SPEAK to Sam Tomkins at any point over the past year and the common refrain is that he is embracing this as a season of ‘lasts’.
His last time playing against this team, or at that ground. His last Magic Weekend. His last Challenge Cup shot.
Rather than ignore the fact, and treat each like the proverbial ‘just another game’, he has welcomed the pressure and perhaps invited the joy that this brings.
This could have been the ‘last’ to end all ‘lasts’, the final match of a wonderful career for one of the most talented players that Super League has seen.
That Tomkins should single-handedly decide this game was not ‘written in the stars’. Do away with notions that it ‘had to be him’, and any other clichés. In fact, perhaps you could have written the script. Because by his full-blooded determination alone, it happened.
He could have done it with a single field-goal, of course. One, two, three times Catalans tried to set him up, but each time St Helens’ defence came rushing in too quickly.
By the third time he knew what was coming, and knew what he needed to do. Instead of another goal attempt, he stepped off what he called post-match his “good leg”, saw a gap open up in front of him, and seized the opportunity.
Tomkins has never been a man to sit idly by and let things happen around him. If there’s an argument to be had, he’s the first one in there. If there’s a referee to influence, he won’t leave their ear. And if there’s a match to be won, you can bet he’ll be the one trying hardest to win it.
You don’t become the world’s most expensive player, and twice win the Man of Steel award, without being capable of match-defining moments like this.

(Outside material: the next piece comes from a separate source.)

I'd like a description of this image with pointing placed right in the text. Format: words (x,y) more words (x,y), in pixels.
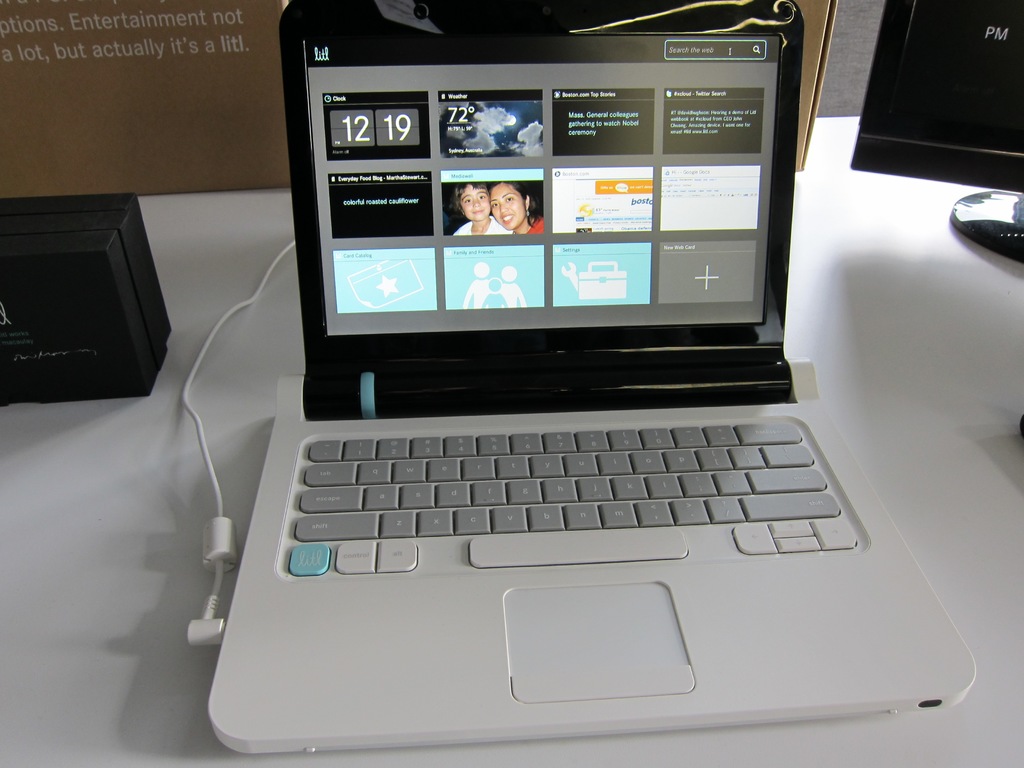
In this picture we can see a laptop (428,288) is placed on the table (155,488) along with few boxes (121,324).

Moving to the warmer climes of the south of France has only sharpened his hunger, and signing for the Dragons has given him a new purpose. In contrast to Tomkins, this is a club still very young, and still hunting ‘firsts’.

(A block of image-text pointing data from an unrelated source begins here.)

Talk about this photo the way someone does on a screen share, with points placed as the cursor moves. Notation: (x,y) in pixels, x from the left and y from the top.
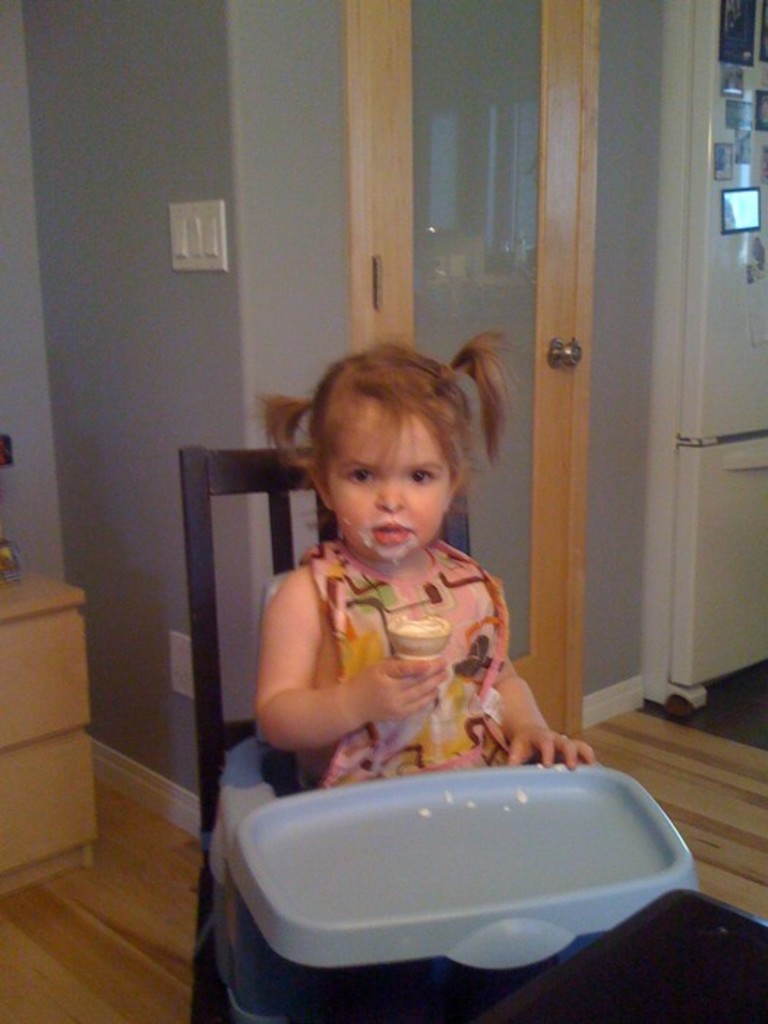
In this image in the front (387,888) there is a girl (369,714) sitting on a chair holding an ice cream (407,657) in her hand (395,661). In the background (408,266) there is door (521,256) and on the right side (723,208) there is a refrigerator (719,232) which is white in colour. On the left side (74,594) there is a wooden stand (26,676) and there is a wall (229,362) which is gray in colour.
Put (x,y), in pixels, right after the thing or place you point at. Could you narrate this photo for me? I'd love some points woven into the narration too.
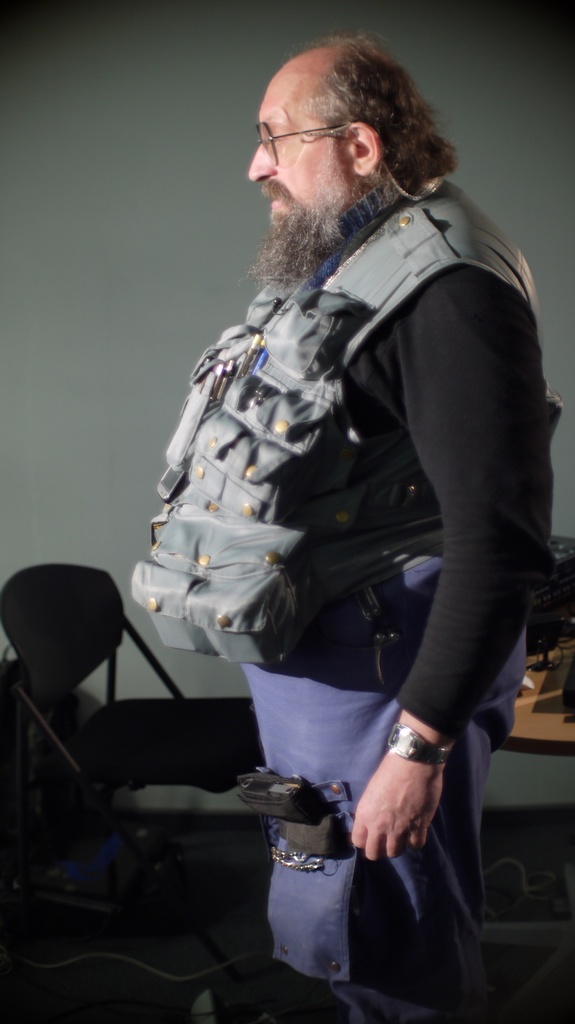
In this image we can see a person (282,645) standing and wearing the spectacles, there is a chair (238,750) and a table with some objects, in the background (55,389), we can see the wall (109,417).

Months before he joined in late 2018, they won their first Challenge Cup. With their star fullback to the fore, they won their first League Leaders’ Shield and reached their first Grand Final in 2021.
And now, in what will conclusively be Tomkins’ last game, he could lead Catalans to their first Super League title.

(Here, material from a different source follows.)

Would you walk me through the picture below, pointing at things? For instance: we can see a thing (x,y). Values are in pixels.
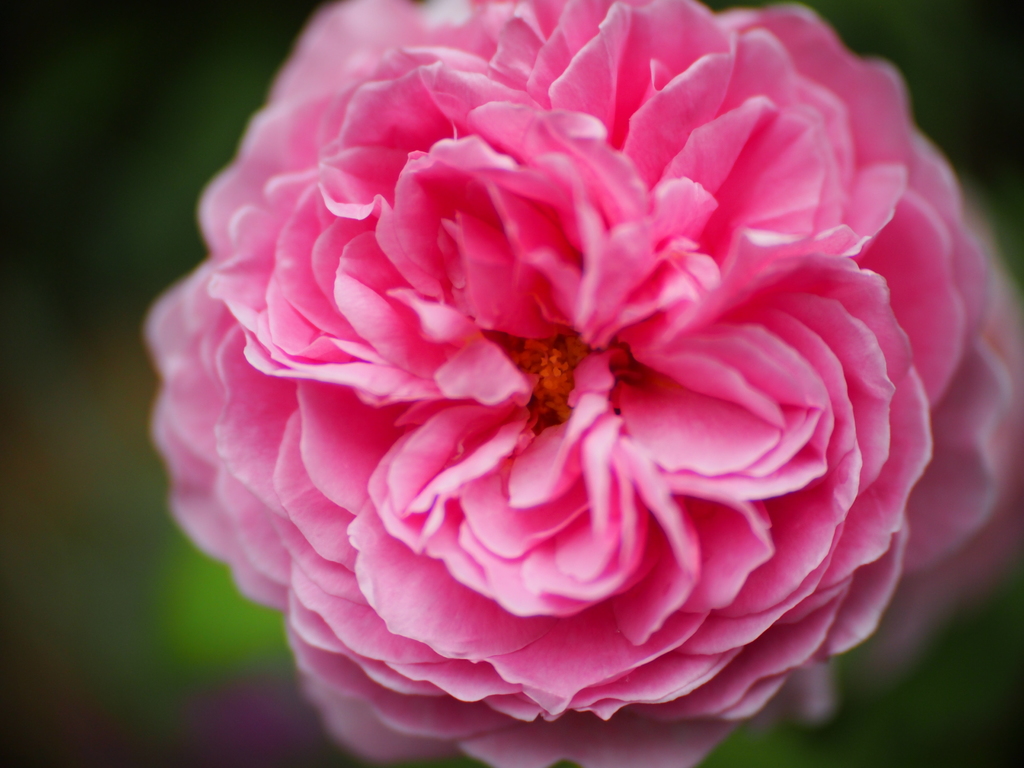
In this image I can see the flower (479,464) which is in pink color. And there is a blurred background (17,64).
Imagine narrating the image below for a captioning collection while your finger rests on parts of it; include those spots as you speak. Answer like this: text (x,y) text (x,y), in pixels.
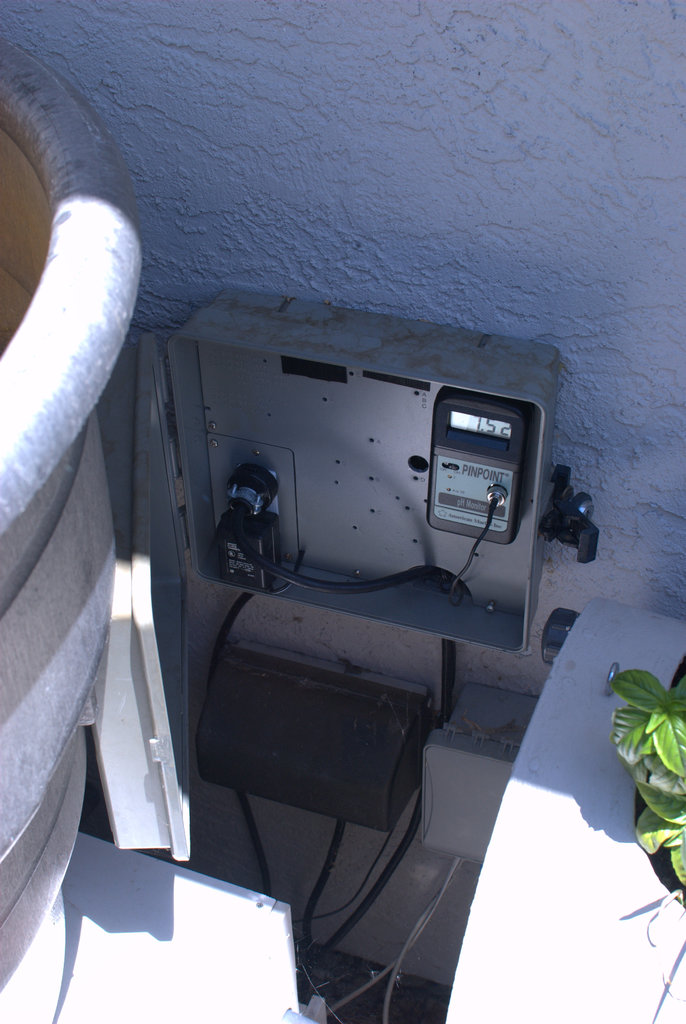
In this image I can see electric-meter (492,533) and a box (268,402) is attached to the white wall (519,305). I can see few leaves (672,781) and wires (320,890). I can see a white color object (52,594).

Of course, it would be a fitting Old Trafford farewell, but only if Tomkins makes it so. James Roby will know all too well that fairy-tale endings don’t just happen.
Because in the other corner of this bruising heavyweight battle at the Brutus, the Saints skipper faced up to the same fate as Tomkins, his career on the line.
Like Tomkins, it wasn’t about him. Both are devotees to their cause; in Roby’s case it’s been the same one for his extraordinary, one-club career.
He bows out after 551 St Helens appearances, six Grand Final wins, four Challenge Cups, and two World Club Challenge triumphs which came 16 years apart.
The legendary pair provided a wonderful sub-plot to this semi-final, but comparisons are unfair. While Tomkins provides the magic, Roby’s career was built on being a model of endurance and consistency. Rarely was a tackle missed, or a pass thrown astray.
The fireworks could be left to other players, and so it was on this day. Roby made not a single carry in this game, and was taken off for the last time shortly after half-time.
That left the stage clear for Tomkins to do what he has done so many times before, coming up with the sensational clutch play that claimed the victory.
Tomkins just hopes this isn’t his last – one more awaits at Old Trafford.